I am trying to use Vertex AI Tensorflow Profiler to profile my custom training job based on this documentation.
My custom job runs successfully to completion, but I am unable to successfully capture a Profile in Vertex AI Tensorboard despite following the steps in the “Capture a profiling session” section of the documentation.

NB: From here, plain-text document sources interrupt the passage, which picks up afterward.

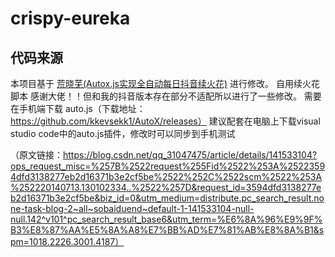 # crispy-eureka
## 代码来源
本项目基于 [荒晓芜(Autox.js实现全自动每日抖音续火花)](https://blog.csdn.net/qq_31047475/article/details/141533104?ops_request_misc=%257B%2522request%255Fid%2522%253A%25223594dfd3138277eb2d16371b3e2cf5be%2522%252C%2522scm%2522%253A%252220140713.130102334..%2522%257D&request_id=3594dfd3138277eb2d16371b3e2cf5be&biz_id=0&utm_medium=distribute.pc_search_result.none-task-blog-2~all~sobaiduend~default-1-141533104-null-null.142^v101^pc_search_result_base6&utm_term=%E6%8A%96%E9%9F%B3%E8%87%AA%E5%8A%A8%E7%BB%AD%E7%81%AB%E8%8A%B1&spm=1018.2226.3001.4187) 进行修改。
自用续火花脚本
感谢大佬！！但和我的抖音版本存在部分不适配所以进行了一些修改。
需要在手机端下载 auto.js（下载地址：https://github.com/kkevsekk1/AutoX/releases）
建议配套在电脑上下载visual studio code中的auto.js插件，修改时可以同步到手机测试

（原文链接：https://blog.csdn.net/qq_31047475/article/details/141533104?ops_request_misc=%257B%2522request%255Fid%2522%253A%25223594dfd3138277eb2d16371b3e2cf5be%2522%252C%2522scm%2522%253A%252220140713.130102334..%2522%257D&request_id=3594dfd3138277eb2d16371b3e2cf5be&biz_id=0&utm_medium=distribute.pc_search_result.none-task-blog-2~all~sobaiduend~default-1-141533104-null-null.142^v101^pc_search_result_base6&utm_term=%E6%8A%96%E9%9F%B3%E8%87%AA%E5%8A%A8%E7%BB%AD%E7%81%AB%E8%8A%B1&spm=1018.2226.3001.4187）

When I click “Capture” in the Profile section on Vertex AI Tensorboard after following these above steps, I receive an error which looks like:
Failed to capture profile: 401 Client Error: Unauthorized for url: https://….aiplatform-training.googleusercontent.com/profile/capture_profile?service_addr=workerpool0-0&is_tpu_name=false&duration=1000&num_retry=3&worker_list=&host_tracer_level=2&device_tracer_level=1&python_tracer_level=0&delay=0 Invalid OAuth Token . For information on how to setup the profiler, please visit: https://cloud.google.com/vertex-ai/docs/experiments/tensorboard-profiler
The documentation linked above references the roles/storage.admin and roles/aiplatform.user service account roles. Both my own service account and the service account used to run the custom training job have both of these roles.
Are there additional permissions required in order to successfully capture a profiling session? Any help/advice on solving this issue would be greatly appreciated!
I tried:
- Checking the Vertex AI platform GitHub repo for any issues like this but couldn’t find any.
- Changing the service account used to run the training job to be the same as the User (myself) trying to Capture the Profiling session within Vertex AI Tensorboard while the training job is running, but this doesn’t seem to be possible on Google Cloud Platform.